# REQUIREMENT
Line by line, repeat the data below exactly, beginning at the first line and ending at the line with "dostosować profil i". Omit pictures.

=====

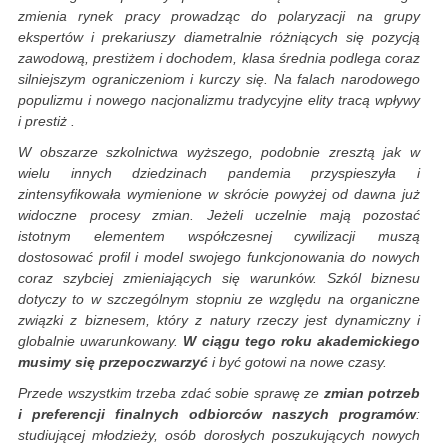
zmienia rynek pracy prowadząc do polaryzacji na grupy
ekspertów i prekariuszy diametralnie różniących się pozycją
zawodową, prestiżem i dochodem, klasa średnia podlega coraz
silniejszym ograniczeniom i kurczy się. Na falach narodowego
populizmu i nowego nacjonalizmu tradycyjne elity tracą wpływy
i prestiż .
W obszarze szkolnictwa wyższego, podobnie zresztą jak w
wielu innych dziedzinach pandemia przyspieszyła i
zintensyfikowała wymienione w skrócie powyżej od dawna już
widoczne procesy zmian. Jeżeli uczelnie mają pozostać
istotnym elementem współczesnej cywilizacji muszą
dostosować profil i model swojego funkcjonowania do nowych
coraz szybciej zmieniających się warunków. Szkól biznesu
dotyczy to w szczególnym stopniu ze względu na organiczne
związki z biznesem, który z natury rzeczy jest dynamiczny i
globalnie uwarunkowany.
W ciągu tego roku akademickiego
musimy się przepoczwarzyć
i być gotowi na nowe czasy.
Przede wszystkim trzeba zdać sobie sprawę ze
zmian potrzeb
i preferencji finalnych odbiorców naszych programów
:
studiującej młodzieży, osób dorosłych poszukujących nowych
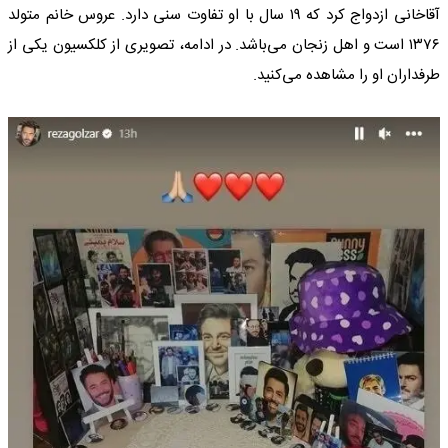
آقاخانی ازدواج کرد که ۱۹ سال با او تفاوت سنی دارد. عروس خانم متولد
۱۳۷۶ است و اهل زنجان می‌باشد. در ادامه، تصویری از کلکسیون یکی از
طرفداران او را مشاهده می‌کنید.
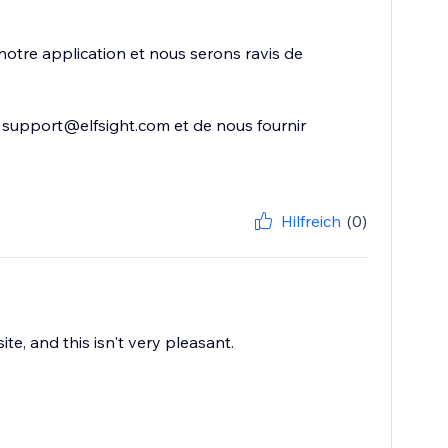
tre application et nous serons ravis de
 support@elfsight.com et de nous fournir
Hilfreich
(0)
e, and this isn't very pleasant.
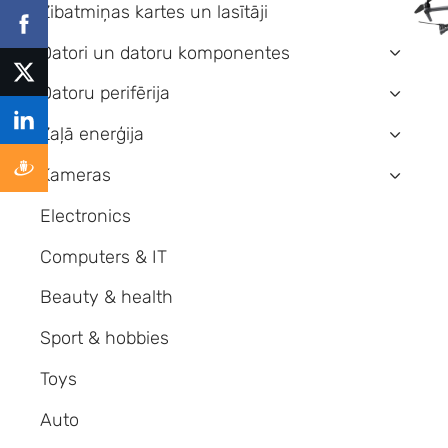
Zibatmiņas kartes un lasītāji
Datori un datoru komponentes
›
Datoru perifērija
›
Zaļā enerģija
›
Kameras
›
Electronics
Computers & IT
Beauty & health
Sport & hobbies
Toys
Auto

=====

# RESULT FOR THIS EXERCISE
zmienia rynek pracy prowadząc do polaryzacji na grupy
ekspertów i prekariuszy diametralnie różniących się pozycją
zawodową, prestiżem i dochodem, klasa średnia podlega coraz
silniejszym ograniczeniom i kurczy się. Na falach narodowego
populizmu i nowego nacjonalizmu tradycyjne elity tracą wpływy
i prestiż .
W obszarze szkolnictwa wyższego, podobnie zresztą jak w
wielu innych dziedzinach pandemia przyspieszyła i
zintensyfikowała wymienione w skrócie powyżej od dawna już
widoczne procesy zmian. Jeżeli uczelnie mają pozostać
istotnym elementem współczesnej cywilizacji muszą
dostosować profil i model swojego funkcjonowania do nowych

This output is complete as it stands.